Leave the images out, and otherwise write out each entry exactly.

[Before-and-after change records]
= Beginning of Section =

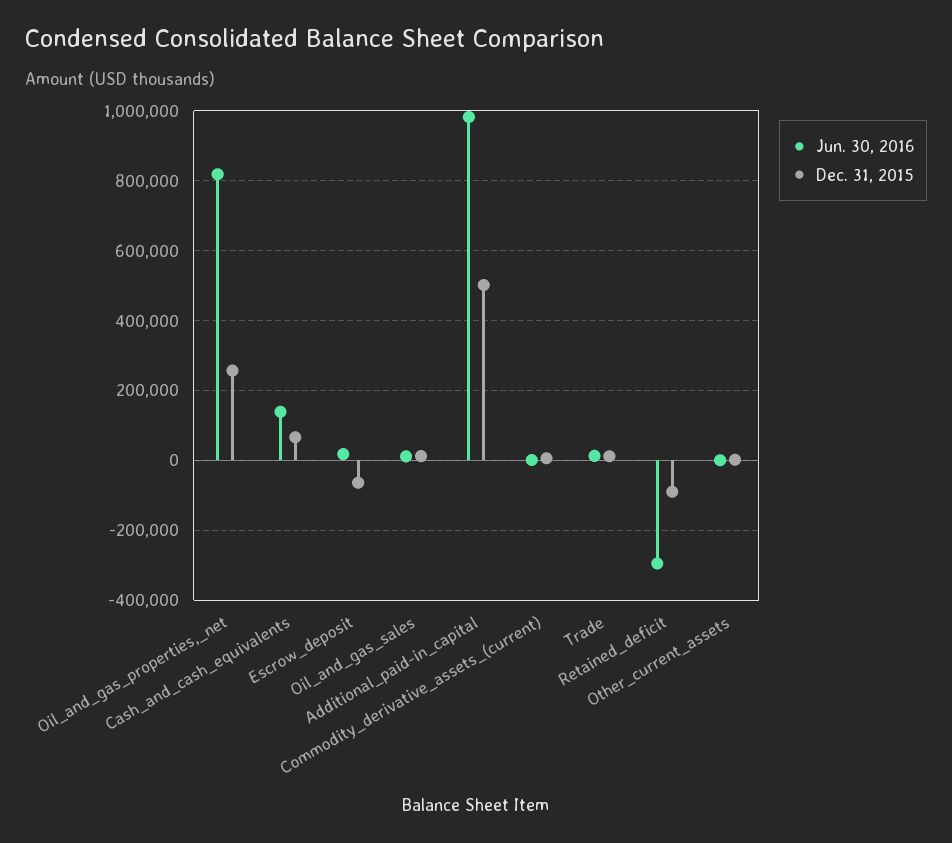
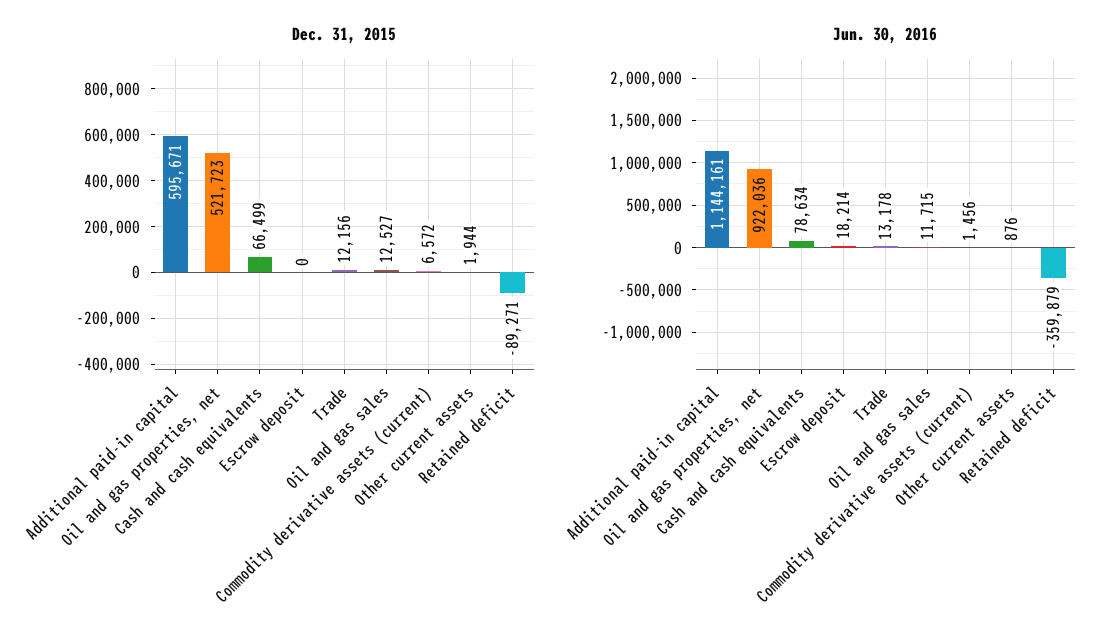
Jun. 30, 2016, Oil_and_gas_properties,_net: 820000 -> 922036
Dec. 31, 2015, Oil_and_gas_properties,_net: 260000 -> 521723
Jun. 30, 2016, Cash_and_cash_equivalents: 140000 -> 78634
Dec. 31, 2015, Escrow_deposit: -60000 -> 0
Jun. 30, 2016, Additional_paid-in_capital: 980000 -> 1144161
Dec. 31, 2015, Additional_paid-in_capital: 500000 -> 595671
Jun. 30, 2016, Retained_deficit: -300000 -> -359879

= End of Section =

**Your solution**
Jun. 30, 2016, Oil_and_gas_properties,_net: 820000 -> 922036
Dec. 31, 2015, Oil_and_gas_properties,_net: 260000 -> 521723
Jun. 30, 2016, Cash_and_cash_equivalents: 140000 -> 78634
Dec. 31, 2015, Escrow_deposit: -60000 -> 0
Jun. 30, 2016, Additional_paid-in_capital: 980000 -> 1144161
Dec. 31, 2015, Additional_paid-in_capital: 500000 -> 595671
Jun. 30, 2016, Retained_deficit: -300000 -> -359879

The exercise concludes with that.